* WHAT TO PRODUCE
Copy out every line of the items below without changing a thing, and leave the pictures out.

☆ ☆ ☆ ☆ ☆

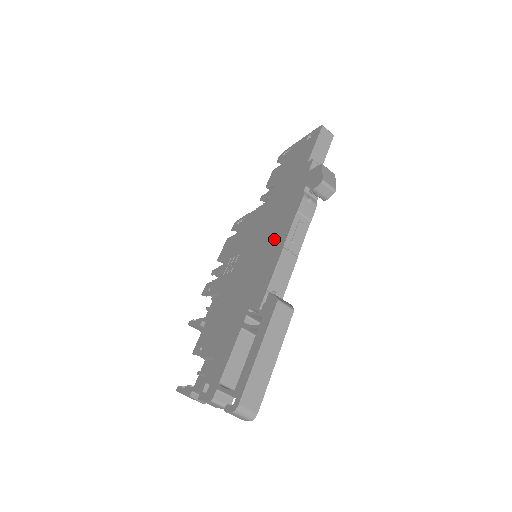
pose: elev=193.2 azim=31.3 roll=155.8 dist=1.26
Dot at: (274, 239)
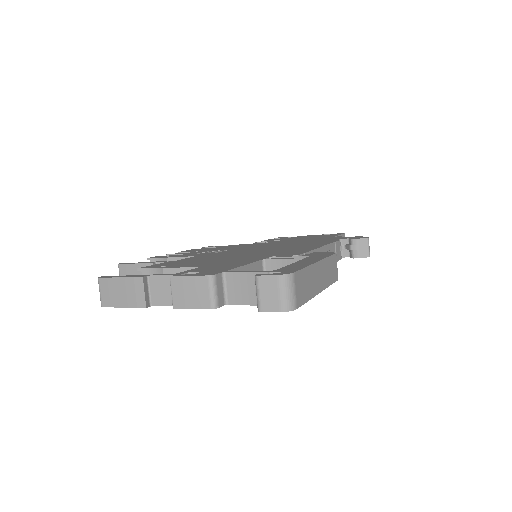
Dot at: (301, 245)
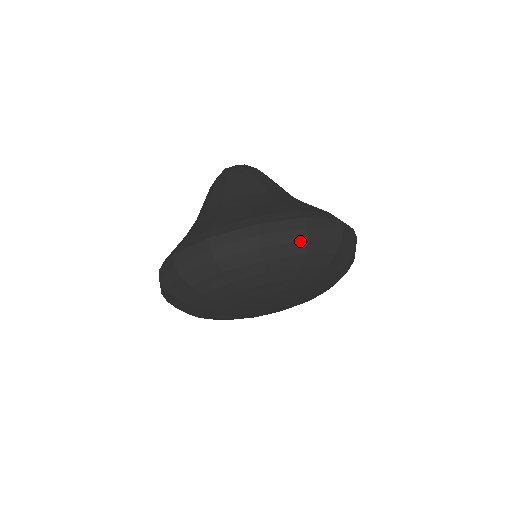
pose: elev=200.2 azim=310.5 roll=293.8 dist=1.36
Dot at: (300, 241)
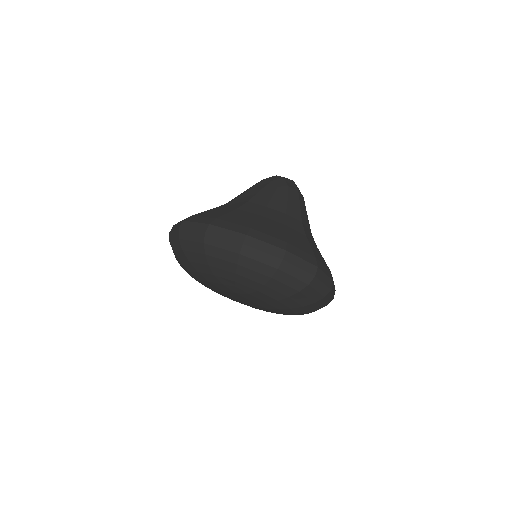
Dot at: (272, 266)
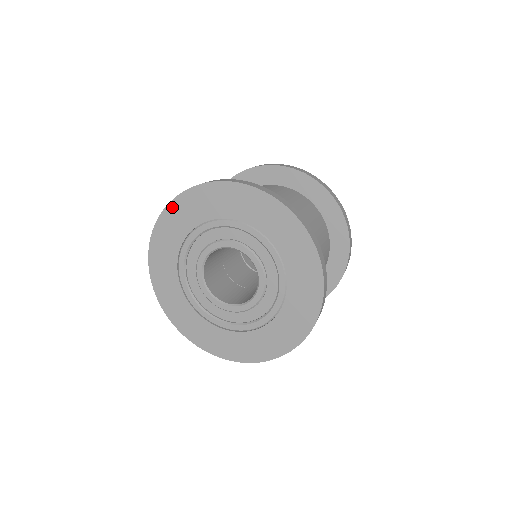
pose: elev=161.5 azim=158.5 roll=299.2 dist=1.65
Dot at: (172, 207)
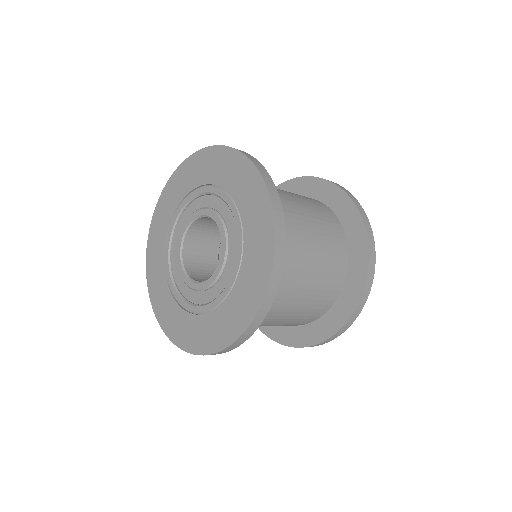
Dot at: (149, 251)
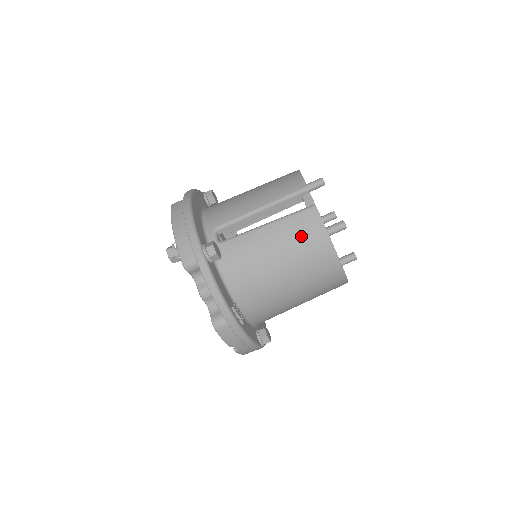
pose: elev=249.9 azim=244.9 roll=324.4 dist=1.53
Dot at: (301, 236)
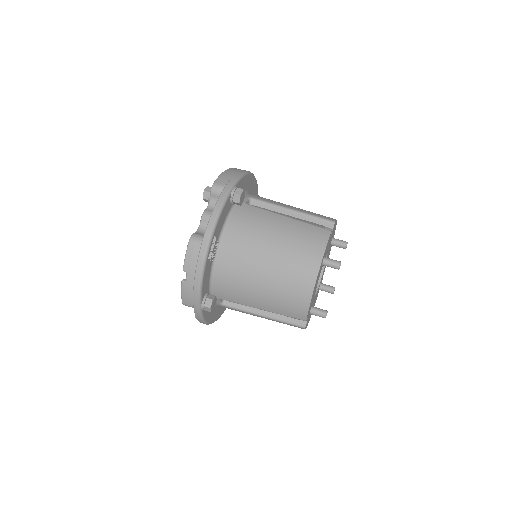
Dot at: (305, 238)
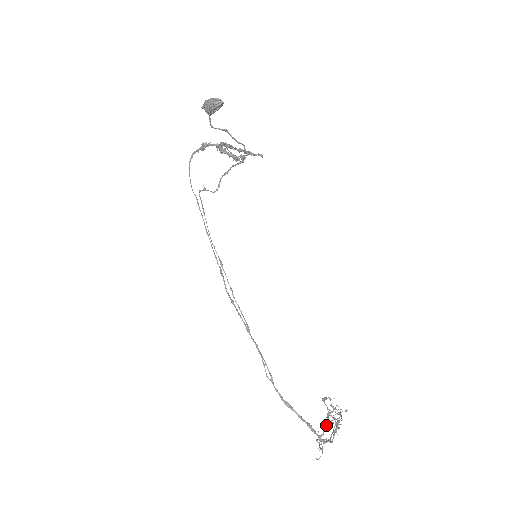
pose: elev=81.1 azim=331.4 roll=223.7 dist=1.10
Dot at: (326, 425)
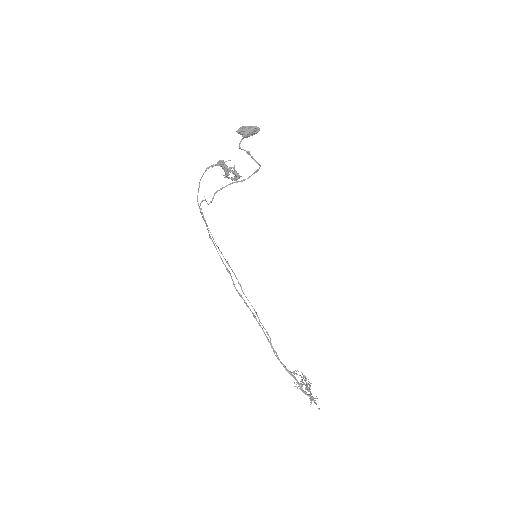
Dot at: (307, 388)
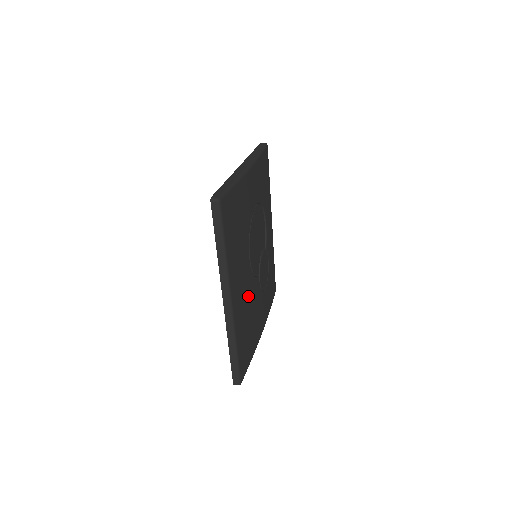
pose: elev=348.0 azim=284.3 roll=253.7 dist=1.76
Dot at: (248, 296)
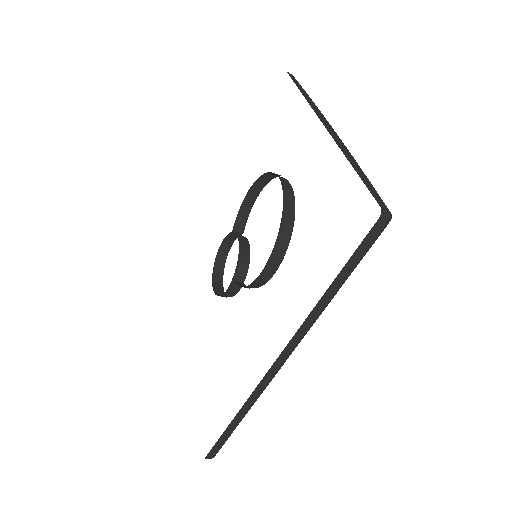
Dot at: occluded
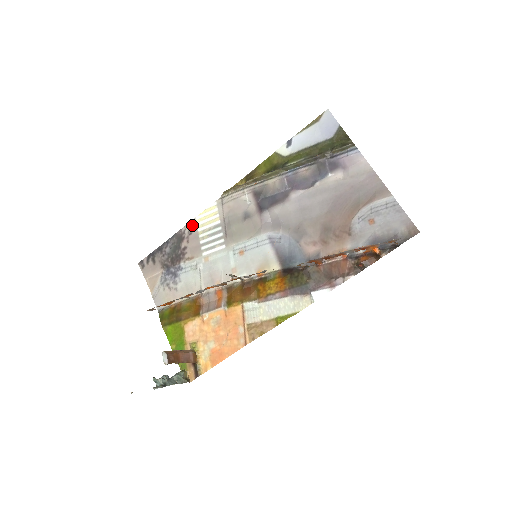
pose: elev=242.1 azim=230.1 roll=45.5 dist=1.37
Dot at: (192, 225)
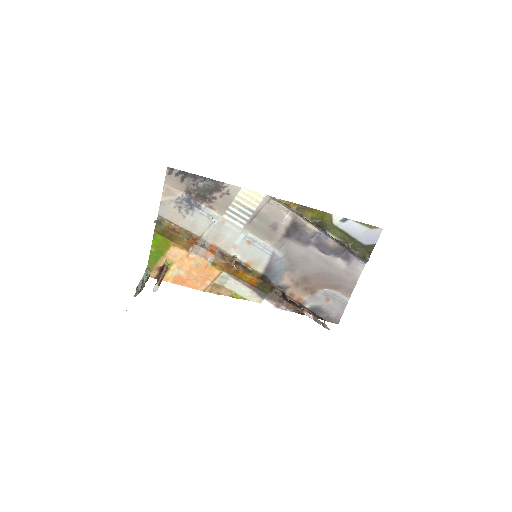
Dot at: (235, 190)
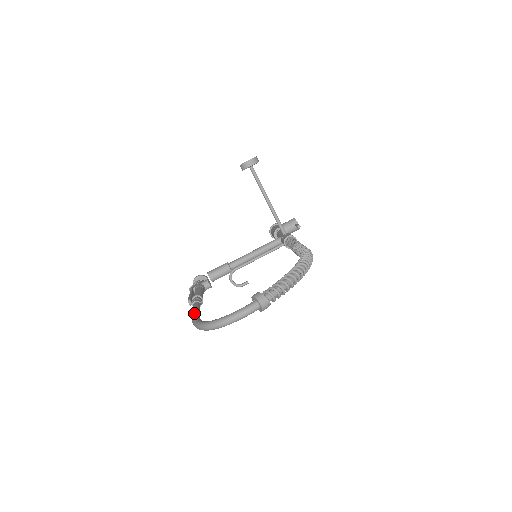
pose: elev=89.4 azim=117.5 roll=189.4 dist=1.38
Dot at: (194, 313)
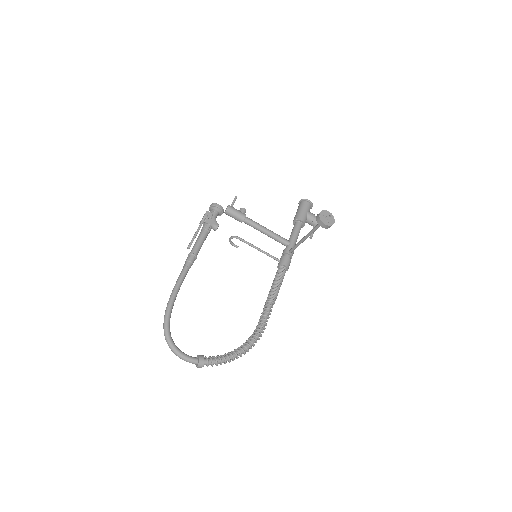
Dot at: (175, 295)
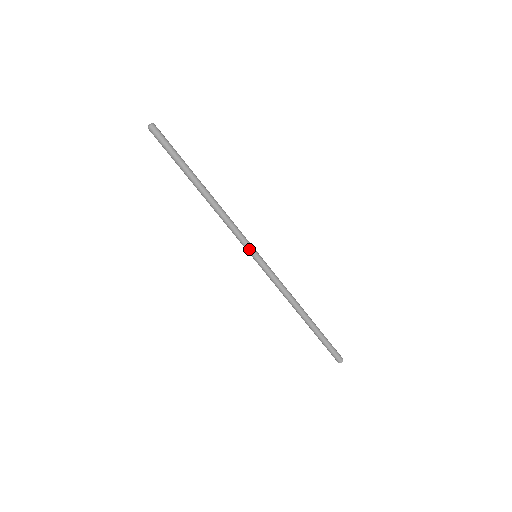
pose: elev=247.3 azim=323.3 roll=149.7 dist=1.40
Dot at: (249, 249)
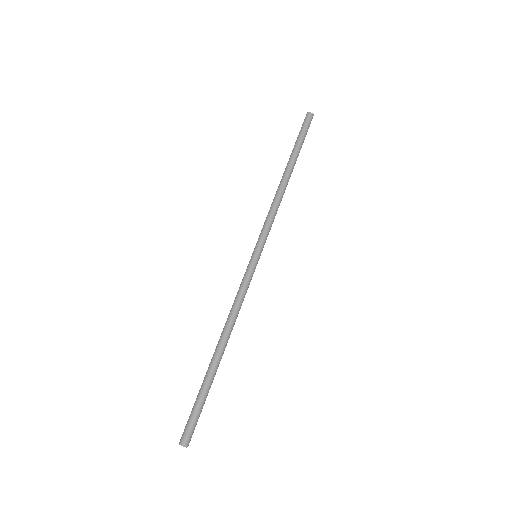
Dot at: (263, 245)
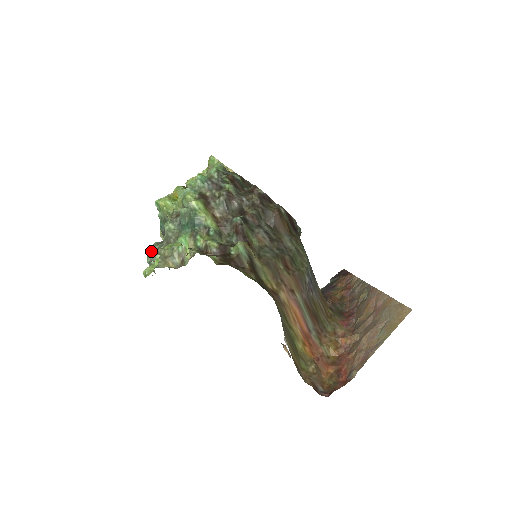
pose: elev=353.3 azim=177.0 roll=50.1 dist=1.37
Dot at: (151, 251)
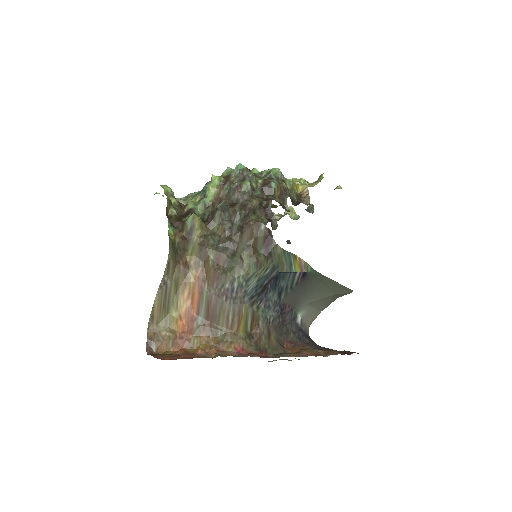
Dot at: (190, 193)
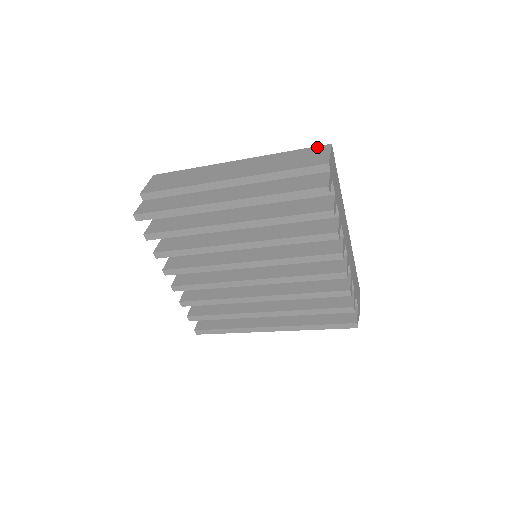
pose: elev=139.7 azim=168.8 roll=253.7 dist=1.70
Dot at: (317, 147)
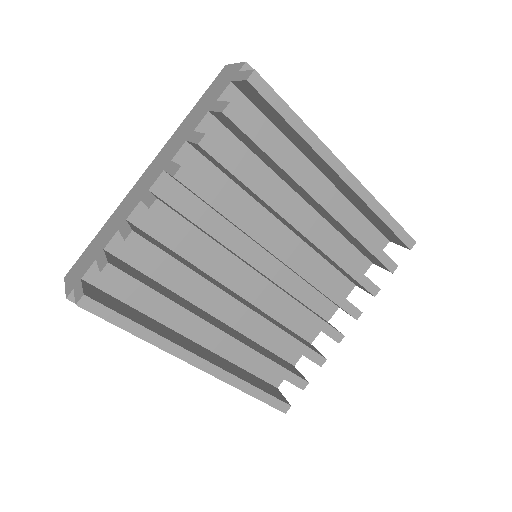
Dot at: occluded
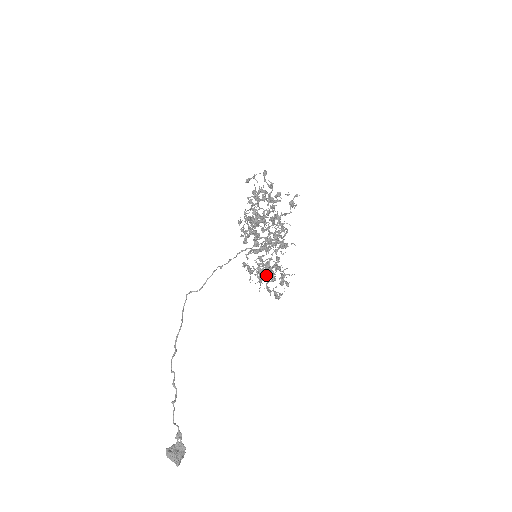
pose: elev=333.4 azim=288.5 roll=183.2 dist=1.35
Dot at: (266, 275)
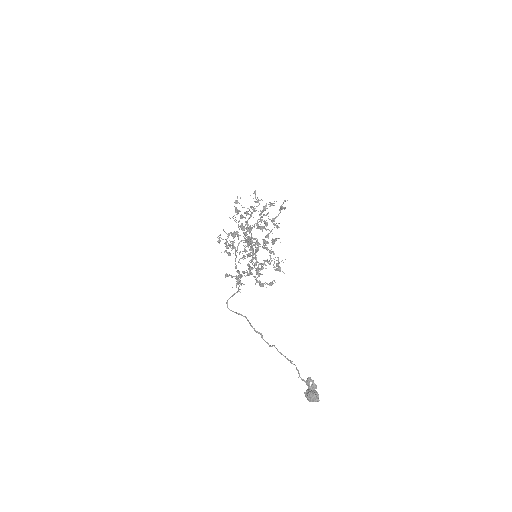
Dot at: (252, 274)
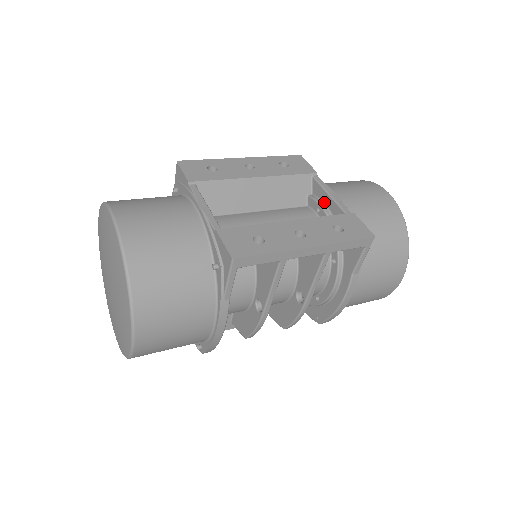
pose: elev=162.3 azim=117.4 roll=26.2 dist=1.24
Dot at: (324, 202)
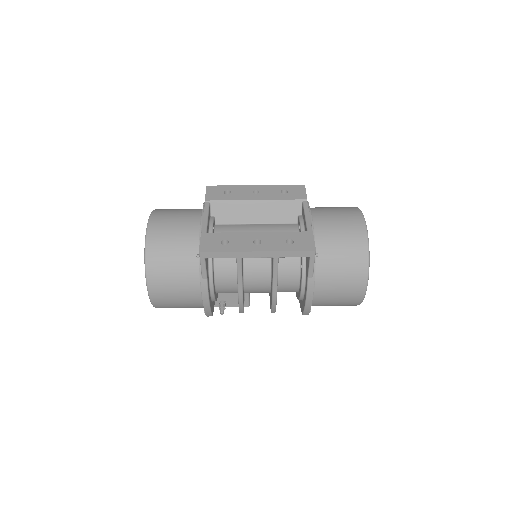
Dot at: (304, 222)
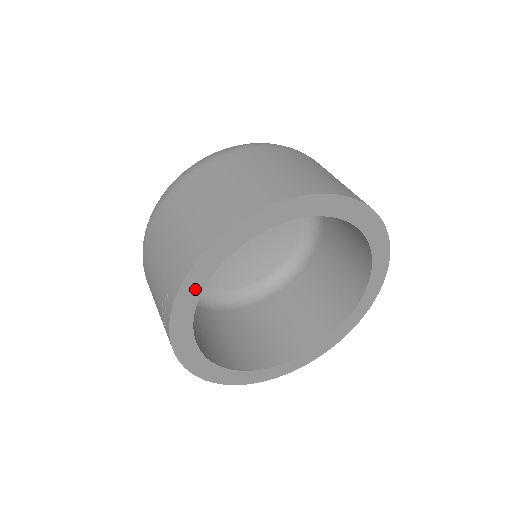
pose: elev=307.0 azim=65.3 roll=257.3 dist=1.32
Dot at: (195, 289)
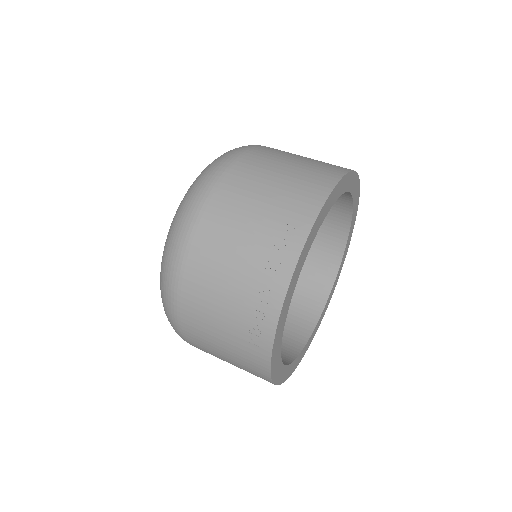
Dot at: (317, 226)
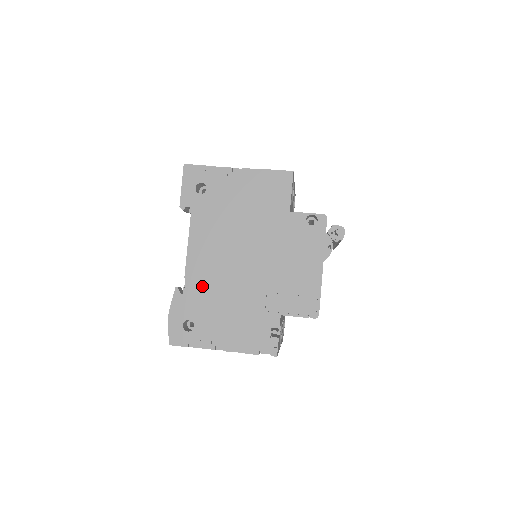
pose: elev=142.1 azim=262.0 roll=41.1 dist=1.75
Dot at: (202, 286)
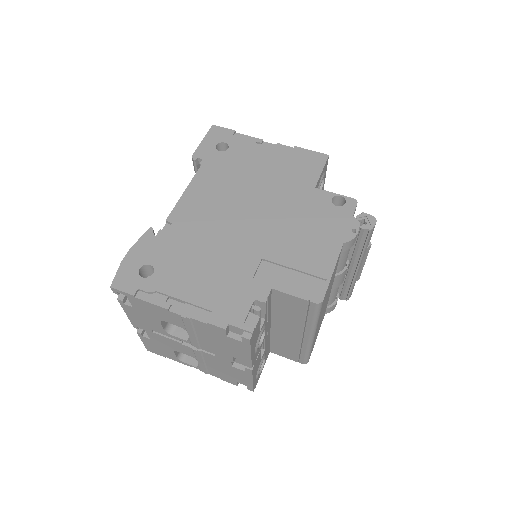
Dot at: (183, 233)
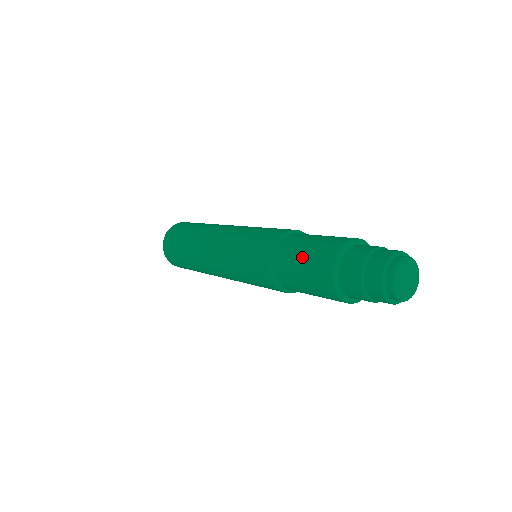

☆ ☆ ☆ ☆ ☆

* THE OUTPUT
pose: elev=193.2 azim=31.3 roll=155.8 dist=1.26
Dot at: (274, 239)
Dot at: (301, 245)
pose: elev=200.2 azim=310.5 roll=293.8 dist=1.36
Dot at: (300, 241)
Dot at: (272, 266)
pose: elev=161.5 azim=158.5 roll=299.2 dist=1.65
Dot at: (172, 207)
Dot at: (149, 251)
pose: elev=249.9 azim=244.9 roll=324.4 dist=1.53
Dot at: (301, 236)
Dot at: (305, 238)
pose: elev=81.1 azim=331.4 roll=223.7 dist=1.10
Dot at: (326, 425)
Dot at: (307, 388)
pose: elev=348.0 azim=284.3 roll=253.7 dist=1.76
Dot at: (248, 296)
Dot at: occluded
pose: elev=242.1 azim=230.1 roll=45.5 dist=1.37
Dot at: (192, 225)
Dot at: (235, 190)
pose: elev=89.4 azim=117.5 roll=189.4 dist=1.38
Dot at: (194, 313)
Dot at: (175, 295)
pose: elev=247.3 azim=323.3 roll=149.7 dist=1.40
Dot at: (249, 249)
Dot at: (263, 245)
pose: elev=353.3 azim=177.0 roll=50.1 dist=1.37
Dot at: (151, 251)
Dot at: (190, 193)
pose: elev=139.7 azim=168.8 roll=253.7 dist=1.70
Dot at: (317, 147)
Dot at: occluded
pose: elev=333.4 azim=288.5 roll=183.2 dist=1.35
Dot at: (266, 275)
Dot at: (252, 274)
pose: elev=162.3 azim=117.4 roll=26.2 dist=1.24
Dot at: (324, 202)
Dot at: (304, 222)
pose: elev=307.0 azim=65.3 roll=257.3 dist=1.32
Dot at: (195, 289)
Dot at: (317, 226)
pose: elev=142.1 azim=262.0 roll=41.1 dist=1.75
Dot at: (202, 286)
Dot at: (183, 233)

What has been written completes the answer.